_Instruction_
A word-for-word copy of the records below is needed, without the images.

_Material for the task_
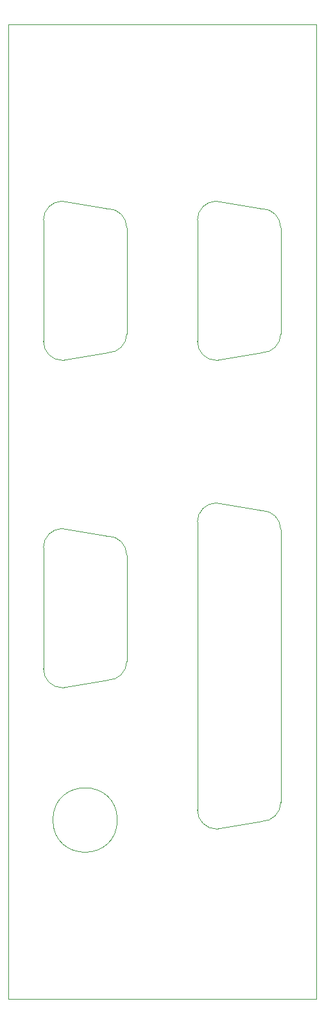
<source format=gm1>
G04 #@! TF.GenerationSoftware,KiCad,Pcbnew,(6.0.9-0)*
G04 #@! TF.CreationDate,2023-02-07T08:36:10+01:00*
G04 #@! TF.ProjectId,fp_S5,66705f53-352e-46b6-9963-61645f706362,A*
G04 #@! TF.SameCoordinates,Original*
G04 #@! TF.FileFunction,Profile,NP*
%FSLAX46Y46*%
G04 Gerber Fmt 4.6, Leading zero omitted, Abs format (unit mm)*
G04 Created by KiCad (PCBNEW (6.0.9-0)) date 2023-02-07 08:36:10*
%MOMM*%
%LPD*%
G01*
G04 APERTURE LIST*
G04 #@! TA.AperFunction,Profile*
%ADD10C,0.100000*%
G04 #@! TD*
G04 #@! TA.AperFunction,Profile*
%ADD11C,0.120000*%
G04 #@! TD*
G04 APERTURE END LIST*
D10*
X116010000Y-147120000D02*
G75*
G03*
X116010000Y-147120000I-4250000J0D01*
G01*
X101600000Y-42205000D02*
X142240000Y-42205000D01*
X142240000Y-42205000D02*
X142240000Y-170755000D01*
X142240000Y-170755000D02*
X101600000Y-170755000D01*
X101600000Y-170755000D02*
X101600000Y-42205000D01*
D11*
X126580000Y-107800000D02*
X126580000Y-145800000D01*
X137580000Y-144800000D02*
X137580000Y-108800000D01*
X129080000Y-148300000D02*
X135080000Y-147300000D01*
X129080000Y-105300000D02*
X135080000Y-106300000D01*
X129080000Y-105300000D02*
G75*
G03*
X126580000Y-107800000I0J-2500000D01*
G01*
X126580000Y-145800000D02*
G75*
G03*
X129080000Y-148300000I2500000J0D01*
G01*
X135080000Y-147300000D02*
G75*
G03*
X137580000Y-144800000I0J2500000D01*
G01*
X137580000Y-108800000D02*
G75*
G03*
X135080000Y-106300000I-2500000J0D01*
G01*
X117260000Y-83000000D02*
X117260000Y-69000000D01*
X108760000Y-65500000D02*
X114760000Y-66500000D01*
X106260000Y-84000000D02*
X106260000Y-68000000D01*
X108760000Y-86500000D02*
X114760000Y-85500000D01*
X108760000Y-65500000D02*
G75*
G03*
X106260000Y-68000000I0J-2500000D01*
G01*
X106260000Y-84000000D02*
G75*
G03*
X108760000Y-86500000I2500000J0D01*
G01*
X114760000Y-85500000D02*
G75*
G03*
X117260000Y-83000000I0J2500000D01*
G01*
X117260000Y-69000000D02*
G75*
G03*
X114760000Y-66500000I-2500000J0D01*
G01*
X126580000Y-84000000D02*
X126580000Y-68000000D01*
X137580000Y-83000000D02*
X137580000Y-69000000D01*
X129080000Y-65500000D02*
X135080000Y-66500000D01*
X129080000Y-86500000D02*
X135080000Y-85500000D01*
X137580000Y-69000000D02*
G75*
G03*
X135080000Y-66500000I-2500000J0D01*
G01*
X135080000Y-85500000D02*
G75*
G03*
X137580000Y-83000000I0J2500000D01*
G01*
X129080000Y-65500000D02*
G75*
G03*
X126580000Y-68000000I0J-2500000D01*
G01*
X126580000Y-84000000D02*
G75*
G03*
X129080000Y-86500000I2500000J0D01*
G01*
X117260000Y-126180000D02*
X117260000Y-112180000D01*
X108760000Y-129680000D02*
X114760000Y-128680000D01*
X106260000Y-127180000D02*
X106260000Y-111180000D01*
X108760000Y-108680000D02*
X114760000Y-109680000D01*
X106260000Y-127180000D02*
G75*
G03*
X108760000Y-129680000I2500000J0D01*
G01*
X108760000Y-108680000D02*
G75*
G03*
X106260000Y-111180000I0J-2500000D01*
G01*
X114760000Y-128680000D02*
G75*
G03*
X117260000Y-126180000I0J2500000D01*
G01*
X117260000Y-112180000D02*
G75*
G03*
X114760000Y-109680000I-2500000J0D01*
G01*
M02*

</source>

_Output of the exercise_
<source format=gm1>
G04 #@! TF.GenerationSoftware,KiCad,Pcbnew,(6.0.9-0)*
G04 #@! TF.CreationDate,2023-02-07T08:36:10+01:00*
G04 #@! TF.ProjectId,fp_S5,66705f53-352e-46b6-9963-61645f706362,A*
G04 #@! TF.SameCoordinates,Original*
G04 #@! TF.FileFunction,Profile,NP*
%FSLAX46Y46*%
G04 Gerber Fmt 4.6, Leading zero omitted, Abs format (unit mm)*
G04 Created by KiCad (PCBNEW (6.0.9-0)) date 2023-02-07 08:36:10*
%MOMM*%
%LPD*%
G01*
G04 APERTURE LIST*
G04 #@! TA.AperFunction,Profile*
%ADD10C,0.100000*%
G04 #@! TD*
G04 #@! TA.AperFunction,Profile*
%ADD11C,0.120000*%
G04 #@! TD*
G04 APERTURE END LIST*
D10*
X116010000Y-147120000D02*
G75*
G03*
X116010000Y-147120000I-4250000J0D01*
G01*
X101600000Y-42205000D02*
X142240000Y-42205000D01*
X142240000Y-42205000D02*
X142240000Y-170755000D01*
X142240000Y-170755000D02*
X101600000Y-170755000D01*
X101600000Y-170755000D02*
X101600000Y-42205000D01*
D11*
X126580000Y-107800000D02*
X126580000Y-145800000D01*
X137580000Y-144800000D02*
X137580000Y-108800000D01*
X129080000Y-148300000D02*
X135080000Y-147300000D01*
X129080000Y-105300000D02*
X135080000Y-106300000D01*
X129080000Y-105300000D02*
G75*
G03*
X126580000Y-107800000I0J-2500000D01*
G01*
X126580000Y-145800000D02*
G75*
G03*
X129080000Y-148300000I2500000J0D01*
G01*
X135080000Y-147300000D02*
G75*
G03*
X137580000Y-144800000I0J2500000D01*
G01*
X137580000Y-108800000D02*
G75*
G03*
X135080000Y-106300000I-2500000J0D01*
G01*
X117260000Y-83000000D02*
X117260000Y-69000000D01*
X108760000Y-65500000D02*
X114760000Y-66500000D01*
X106260000Y-84000000D02*
X106260000Y-68000000D01*
X108760000Y-86500000D02*
X114760000Y-85500000D01*
X108760000Y-65500000D02*
G75*
G03*
X106260000Y-68000000I0J-2500000D01*
G01*
X106260000Y-84000000D02*
G75*
G03*
X108760000Y-86500000I2500000J0D01*
G01*
X114760000Y-85500000D02*
G75*
G03*
X117260000Y-83000000I0J2500000D01*
G01*
X117260000Y-69000000D02*
G75*
G03*
X114760000Y-66500000I-2500000J0D01*
G01*
X126580000Y-84000000D02*
X126580000Y-68000000D01*
X137580000Y-83000000D02*
X137580000Y-69000000D01*
X129080000Y-65500000D02*
X135080000Y-66500000D01*
X129080000Y-86500000D02*
X135080000Y-85500000D01*
X137580000Y-69000000D02*
G75*
G03*
X135080000Y-66500000I-2500000J0D01*
G01*
X135080000Y-85500000D02*
G75*
G03*
X137580000Y-83000000I0J2500000D01*
G01*
X129080000Y-65500000D02*
G75*
G03*
X126580000Y-68000000I0J-2500000D01*
G01*
X126580000Y-84000000D02*
G75*
G03*
X129080000Y-86500000I2500000J0D01*
G01*
X117260000Y-126180000D02*
X117260000Y-112180000D01*
X108760000Y-129680000D02*
X114760000Y-128680000D01*
X106260000Y-127180000D02*
X106260000Y-111180000D01*
X108760000Y-108680000D02*
X114760000Y-109680000D01*
X106260000Y-127180000D02*
G75*
G03*
X108760000Y-129680000I2500000J0D01*
G01*
X108760000Y-108680000D02*
G75*
G03*
X106260000Y-111180000I0J-2500000D01*
G01*
X114760000Y-128680000D02*
G75*
G03*
X117260000Y-126180000I0J2500000D01*
G01*
X117260000Y-112180000D02*
G75*
G03*
X114760000Y-109680000I-2500000J0D01*
G01*
M02*

</source>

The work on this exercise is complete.